Start of Data for processing
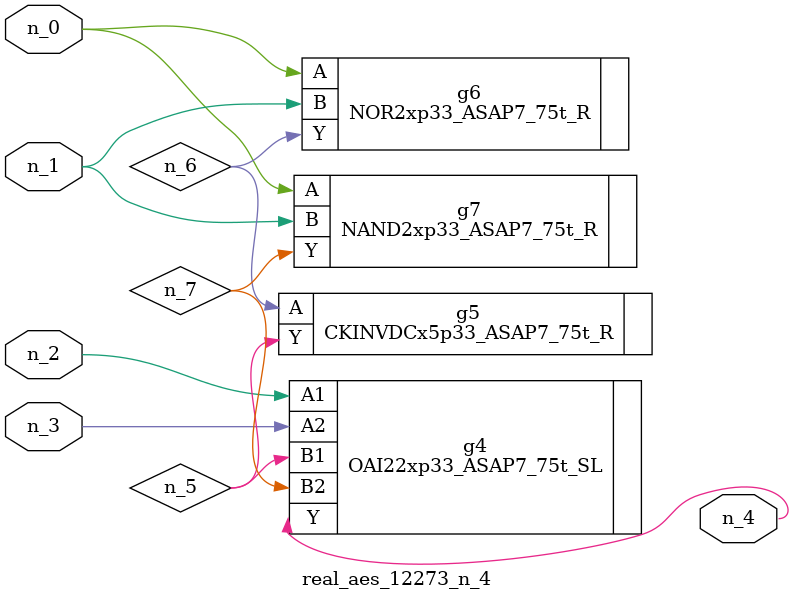
<source format=v>
module real_aes_12273_n_4 (n_0, n_3, n_2, n_1, n_4);
input n_0;
input n_3;
input n_2;
input n_1;
output n_4;
wire n_5;
wire n_7;
wire n_6;
NOR2xp33_ASAP7_75t_R g6 ( .A(n_0), .B(n_1), .Y(n_6) );
NAND2xp33_ASAP7_75t_R g7 ( .A(n_0), .B(n_1), .Y(n_7) );
OAI22xp33_ASAP7_75t_SL g4 ( .A1(n_2), .A2(n_3), .B1(n_5), .B2(n_7), .Y(n_4) );
CKINVDCx5p33_ASAP7_75t_R g5 ( .A(n_6), .Y(n_5) );
endmodule
</source>
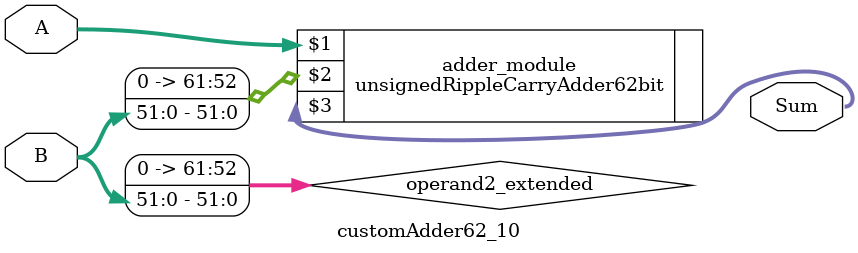
<source format=v>
module customAdder62_10(
                        input [61 : 0] A,
                        input [51 : 0] B,
                        
                        output [62 : 0] Sum
                );

        wire [61 : 0] operand2_extended;
        
        assign operand2_extended =  {10'b0, B};
        
        unsignedRippleCarryAdder62bit adder_module(
            A,
            operand2_extended,
            Sum
        );
        
        endmodule
        
</source>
End of Data for processing
> What you will do
Skip every picture and return the lines above from the top through the one that contains "NAND2xp33_ASAP7_75t_R g7 ( .A(n_0), .B(n_1), .Y(n_7)".

> Answer section
<source format=v>
module real_aes_12273_n_4 (n_0, n_3, n_2, n_1, n_4);
input n_0;
input n_3;
input n_2;
input n_1;
output n_4;
wire n_5;
wire n_7;
wire n_6;
NOR2xp33_ASAP7_75t_R g6 ( .A(n_0), .B(n_1), .Y(n_6) );
NAND2xp33_ASAP7_75t_R g7 ( .A(n_0), .B(n_1), .Y(n_7) );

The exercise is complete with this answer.